In a world where you can read, watch, or listen to anything, the act of consumption isn’t impressive. So now we reward each other for consuming the meta-text — the memes, the hashtags, the community drama, and the conspiracy theories. Not only does this help small communities canonize their own monocultures, but it also has led to larger mainstream institutions fracturing themselves into small subcultures to more effectively target community members.

Bob Lefsetz’s The Lefsetz Letter: What’s Cool

Used to be there were insiders and outsiders. Hipsters and the hoi polloi. The hipsters were there first, oftentimes what they were into broke through to the mainstream, sometimes it did not. But one thing was for sure, the hipsters lorded their dedication and knowledge over you.
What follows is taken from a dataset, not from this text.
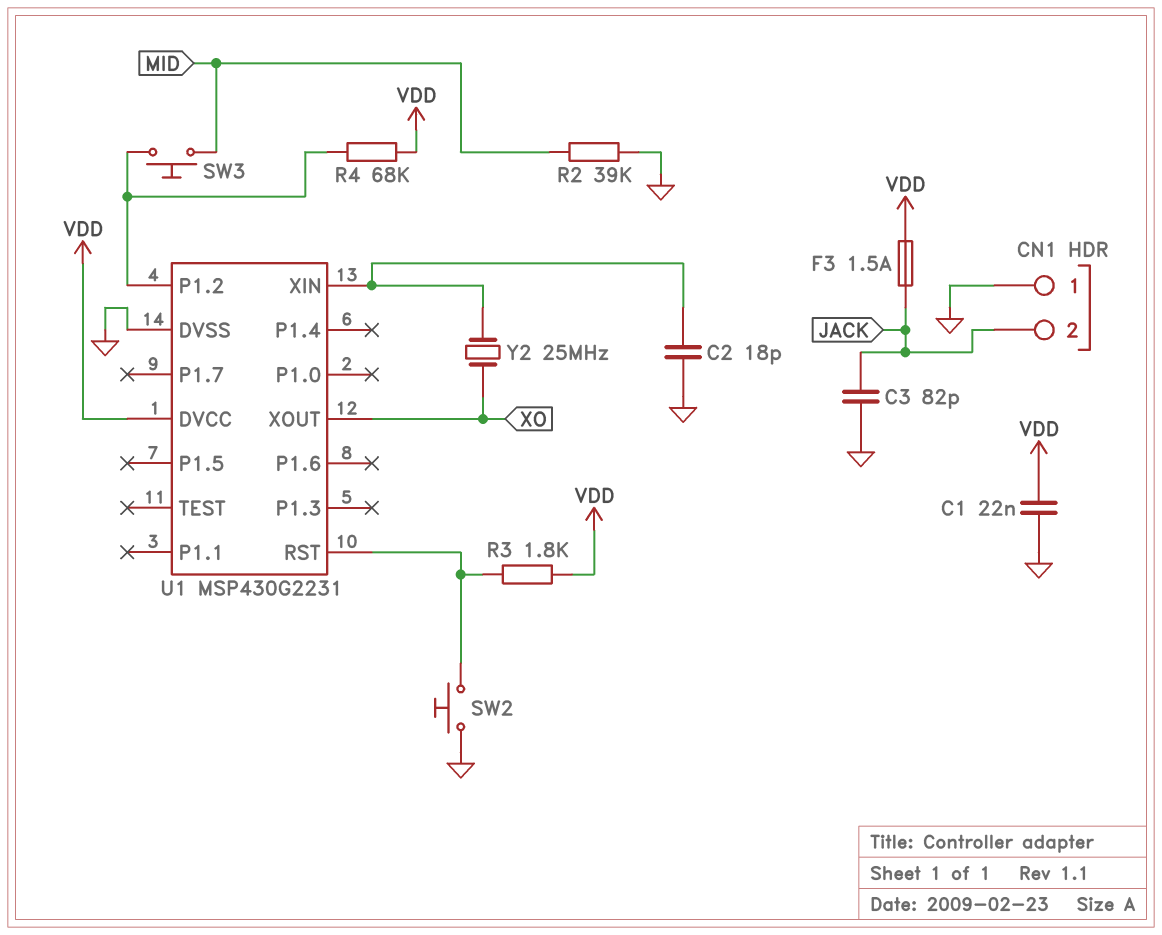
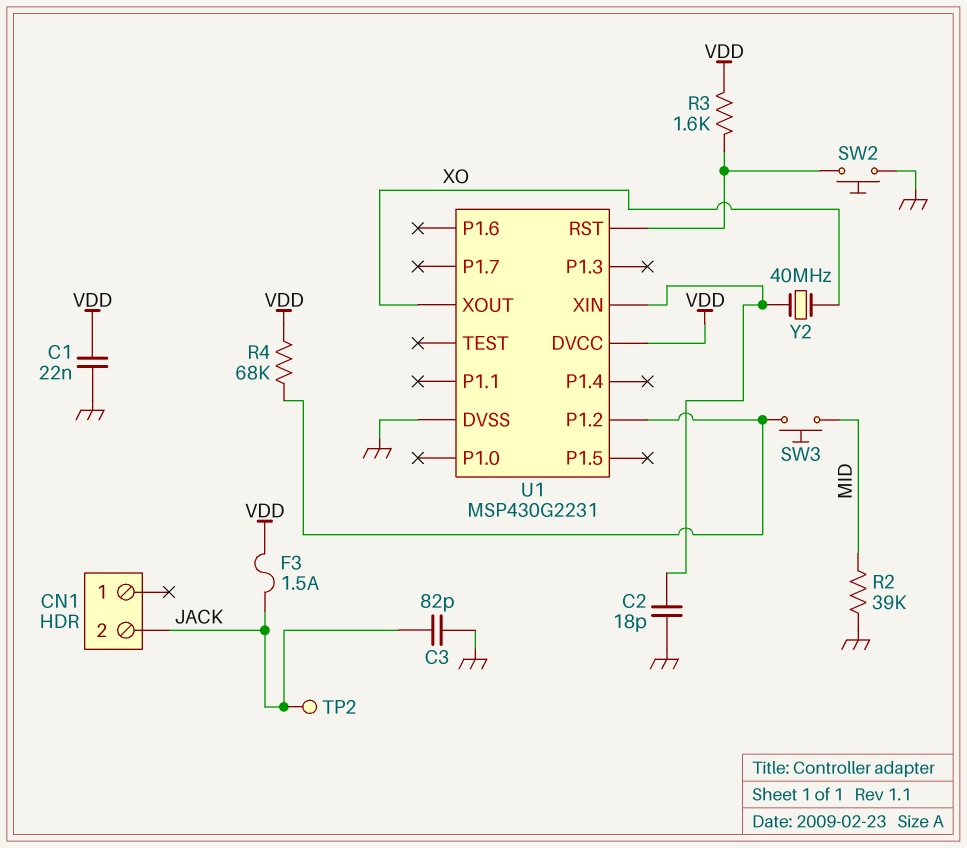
CN1 pin 1: GND -> none
R3: 1.8k (U1/RST, VDD) -> 1.6k (U1/RST, VDD)
TP2: none -> test point (JACK)
Y2: 25MHz (U1/XIN, XO) -> 40MHz (U1/XIN, XO)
You weren’t aware of this? You’re listening to that crap? There were all kinds of bleeding edge phenomena that broke, and almost never instantly. The hipsters had to adopt it and it took years for the rest to catch on.

Grimes’s Tweet

The death of journalism and exceptional journalists mean nothing is canonized anymore.  Great art is made and forgotten

To which Taylor Lorenz replied:

Great art has never been memorialized in culture because of “journalism”. And things are memorialized all the time, u just forget abt them bc we don’t have a monoculture now thanks to the internet and faster and faster consumption/hype cycles constantly surfacing new art etc 😌

I do think journalists play some role in the canonization process, but not as much as critics, curators, academics, and historians. As Lorenz says, the "death" of journalism is not the key factor: the speed/quantity issues inherent in internet culture are bad for canonization. That being said, the anti-snobbery of media critics in recent years, which may derive from egalitarianism, also plays a role in shifting the focus to mega-hits.